Plantations and the recognition of existing land uses have often been in conflict, partly because people have devised methods for utilizing areas for agriculture with some trees and areas maintained for a specific purpose. The main conflicts, with plantation establishment are: unclear land tenure for Community-based Forest Management (CBFM) and Certificates of Ancestral Domain Claimants, and a lack of community consultation during the planning process.

Assisted Natural Regeneration may be found in areas where individual communities practice resource diversity and where Certificate of Land Ownership Agreements (CLOAs) are awarded by the Department of Agrarian Reform (DAR) for sites utilizing Imperata lands. The lodging of cogon and selected weeding are seen as best practices in these areas. The cost of ANR is a small percentage of conventional reforestation techniques. What needs to be highlighted are sites that engage communities.
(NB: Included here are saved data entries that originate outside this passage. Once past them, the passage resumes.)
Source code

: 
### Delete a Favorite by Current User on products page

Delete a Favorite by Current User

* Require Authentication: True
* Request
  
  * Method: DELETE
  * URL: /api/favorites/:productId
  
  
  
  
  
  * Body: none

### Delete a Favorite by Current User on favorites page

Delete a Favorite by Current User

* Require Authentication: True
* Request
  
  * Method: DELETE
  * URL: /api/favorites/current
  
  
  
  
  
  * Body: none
On the whole, programmes need to embrace the importance of ANR and establish the integral management of the uplands with communities wherein ANR has a major role.

Forest land plantations are being reviewed by DENR. Action is also being undertaken regarding CBFM, including monitoring and apprehension of illegal CBFM logging activities and demanding the accountability of officials for permits. There is a call for departmental coordination in the granting of upland tenure and reassessing community resource use permits and forest protection responsibilities. There are new efforts to create awareness and skills training and a redesigning of ANR programming. Further dialogue towards process-driven and action-oriented systems is needed along with developing venues for entering markets for timbers sustainably grown on rehabilitated lands.

Important requirements are to:

Infestation is not a one-time problem to be solved, but rather a condition to be managed. The utilization of multiple adaptive management approaches can result in better and long-term strategies in effective control of Imperata and assist regeneration in a more continuous manner by giving greater security to communities.